Court Date to Settle Ex-Auditor General Lawsuit Set for October

Libero Milone and his former deputy Ferruccio Panicco, who died of cancer last month, filed a $10 million against the Vatican last November for unlawful dismissal.

Libero Milone is suing the Vatican for nearly $10 milliion in damages after he and his colleague Ferruccio Panicco were forced to resign in 2017.
Libero Milone is suing the Vatican for nearly $10 milliion in damages after he and his colleague Ferruccio Panicco were forced to resign in 2017. (photo: Daniel Ibáñez / EWTN)

VATICAN CITY — The Vatican’s first auditor general has been summoned to a trial hearing at the Vatican in mid-October soon after which he will learn whether he has been successful in his lawsuit against the Vatican. 

Libero Milone, who together with his former deputy, Ferruccio Panicco, sued the Vatican for $10 million last November for unlawful dismissal, will face questioning and a debate on the merits of his case when he appears at the Vatican tribunal on Oct. 18. 

Both Milone and Panicco, who died of cancer last month, have accused the Vatican of “breach of contract, damage to reputation and moral damage to us and our families” after they were dismissed from their jobs in 2017 for “spying.”

Both men firmly denied the accusations and accused the former No. 2 official at the Secretariat of State, Cardinal Angelo Becciu, of working with the Vatican police to force their removal by framing them on false accusations of spying and embezzlement after their auditing began uncovering evidence of corruption at the highest levels of the Roman Curia. 

After frequent efforts to reach an out-of-court settlement received no response, the two men decided to file the lawsuit.

Panicco, who had been suffering from cancer at the time of their dismissal, died last month after contending that the Vatican had caused his illness to worsen when it lost vital medical records during a raid on his office in 2017. 

In court papers obtained by the Register on July 21, the Vatican tribunal said it had rejected requests made by Milone’s lawyers in January to make preliminary investigations into the role of certain cardinals and Vatican officials, saying it deemed such investigations “irrelevant to the decision of the present case.”

It is not clear why the request was turned down, but the tribunal also deemed inadmissible documents submitted by the Secretariat of State and the defendant. 
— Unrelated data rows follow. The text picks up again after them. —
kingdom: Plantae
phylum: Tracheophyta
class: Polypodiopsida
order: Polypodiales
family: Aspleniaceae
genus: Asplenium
The outcome of the Milone-Panicco lawsuit will be significant as the claim goes further than protesting their innocence and could point to extensive cover-up, corruption and unjust practices at the highest levels of the Roman Curia. 

It is also one of a series of cases involving accusations of unlawful dismissal within the Roman Curia in recent years. 

Asked in November how he hoped his own case would be resolved, Milone said he did not know how it would proceed, but that he had “always had faith in the justice systems anywhere in the world where I have worked, and therefore I hope that this will happen also in the Vatican.”